Но может наступить минута, когда все целое, то есть вся войсковая часть, отказывается от боя, когда она залегает и не в состоянии подняться или когда она отступает или даже панически бежит, когда даже те храбрые, которые долго противились инстинкту самосохранения, не выдержали внутренней борьбы и побеждены этим инстинктом, — тогда конец боя налицо.
Здесь мы уже входим в область коллективной психологии; зависимость от нее явлений боя мы будем разбирать несколько далее. Сейчас же мы постараемся ответить на один вопрос, неправильный ответ на который, по нашему мнению, являлся до сей поры главной причиной крайней малочисленности исследований психологического характера среди трудов профессионалов военного дела. Я говорю о чрезвычайно распространенном мнении, что правда о войне может понизить боеспособность армии. Так ли это?
Прислушаемся к голосу тех, кто фактически дрался на фронте; среди же таковых изберем французских бойцов, то есть тех, которые исполнили свой долг перед Родиной до конца и при этом дали ей победу.

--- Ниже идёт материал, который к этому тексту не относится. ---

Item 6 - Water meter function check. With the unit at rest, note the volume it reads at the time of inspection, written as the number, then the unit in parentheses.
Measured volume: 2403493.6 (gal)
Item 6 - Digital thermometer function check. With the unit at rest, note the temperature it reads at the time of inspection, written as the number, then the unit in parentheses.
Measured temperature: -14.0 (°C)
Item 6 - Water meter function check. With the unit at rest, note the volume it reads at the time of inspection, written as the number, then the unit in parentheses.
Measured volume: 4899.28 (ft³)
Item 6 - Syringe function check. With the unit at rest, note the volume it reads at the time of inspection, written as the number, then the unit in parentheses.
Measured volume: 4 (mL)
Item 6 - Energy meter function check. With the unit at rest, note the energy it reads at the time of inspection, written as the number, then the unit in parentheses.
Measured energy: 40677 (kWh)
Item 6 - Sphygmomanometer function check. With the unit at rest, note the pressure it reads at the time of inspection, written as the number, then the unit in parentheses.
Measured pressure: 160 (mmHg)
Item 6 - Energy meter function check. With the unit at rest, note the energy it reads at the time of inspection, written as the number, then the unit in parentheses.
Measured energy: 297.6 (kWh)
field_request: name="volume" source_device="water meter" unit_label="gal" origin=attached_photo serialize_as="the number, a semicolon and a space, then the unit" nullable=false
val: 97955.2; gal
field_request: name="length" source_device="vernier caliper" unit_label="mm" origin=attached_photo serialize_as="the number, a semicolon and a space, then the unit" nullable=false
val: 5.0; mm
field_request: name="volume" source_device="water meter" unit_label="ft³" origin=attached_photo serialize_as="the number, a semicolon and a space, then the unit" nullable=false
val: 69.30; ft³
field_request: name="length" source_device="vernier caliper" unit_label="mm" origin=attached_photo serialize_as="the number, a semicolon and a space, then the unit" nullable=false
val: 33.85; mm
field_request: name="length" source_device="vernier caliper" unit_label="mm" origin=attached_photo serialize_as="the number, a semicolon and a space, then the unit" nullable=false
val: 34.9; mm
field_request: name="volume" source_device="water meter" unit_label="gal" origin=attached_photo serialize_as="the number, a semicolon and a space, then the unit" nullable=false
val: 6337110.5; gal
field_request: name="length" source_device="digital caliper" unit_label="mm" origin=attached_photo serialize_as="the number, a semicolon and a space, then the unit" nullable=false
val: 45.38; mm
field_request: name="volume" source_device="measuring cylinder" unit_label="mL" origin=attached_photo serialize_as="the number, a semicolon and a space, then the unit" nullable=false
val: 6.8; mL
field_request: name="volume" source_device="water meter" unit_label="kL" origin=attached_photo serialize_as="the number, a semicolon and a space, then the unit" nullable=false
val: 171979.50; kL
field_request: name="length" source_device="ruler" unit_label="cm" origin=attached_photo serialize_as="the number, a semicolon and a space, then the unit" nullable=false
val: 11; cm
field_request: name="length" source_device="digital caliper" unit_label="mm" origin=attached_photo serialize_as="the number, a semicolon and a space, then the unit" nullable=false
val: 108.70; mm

«Все мы — творцы неправды», пишет один из таких бойцов, попавший после 19-месячного пребывания в боевых линиях в тыловые армейские части[103]. «Мы рассказываем то, что мы видели, или плохо, или неверно. Это неизбежное следствие нашего самодовольства и неспособности вместить правду. То, что мы не записали сразу, отмирает в нашей памяти. Замеченное нами деформируется по мере того, как вовлекается в поток нашей речи. Если мы будем молчать, то придут другие, которые будут искажать факты в еще большей степени, чем мы. Беспрепятственно станут они орудовать искаженными ими фактами и тогда эти факты обратятся в их руках в опасное орудие. Они изобразят войну в радующих глаз красках[104]. Мы, которые видели войну такой, какой она есть на деле, уродливой и серой, не сохраняем ли убеждение, что наполеоновские сражения представляли собою величественные картины? Мы верим в это только потому, что те, кто фактически дрался тогда, позволили тем, кто не видел вблизи саму борьбу, рассказывать сказки. Этим участникам было выгодно принять облик героев разукрашенного прошлого. Они обретали ореол путешественника, побывавшего в неизведанных Чудесных странах. Будем осторожны. Вокруг нас уже вырастает целая фаланга лжеучителей, и если, к несчастью, один из таковых обладает талантом, он возбудит у наших потомков желание видеть вновь эпоху, подобную только что нами пережитой. Он ускорит ее возвращение[105]. Будем честными в наших воспоминаниях о прошедшем. Отдадим себе отчет в чувствах, которые вызывают наши рассказы. Будем помнить о той уродливой и грустной действительности, среди которой протекала наша борьба. Будем помнить о страданиях, которые мы испытывали, и о страхе, который нас потрясал… Даже в предвидении возможности и в будущем призыва со стороны Родины нового поколения солдат к защите оружием ее независимости и чести, нужно ли дразнить воображение этих солдат обманчивыми обликами славы и геройства? Если они будут знать, как ужасна и отвратительна война, если они будут знать, что она принесет им смерть или надломит их душу, и если они все-таки пойдут на фронт, не делая себе иллюзий и не утешая себя ложными ожиданиями, — разве заслуга этих людей станет от этого меньше?»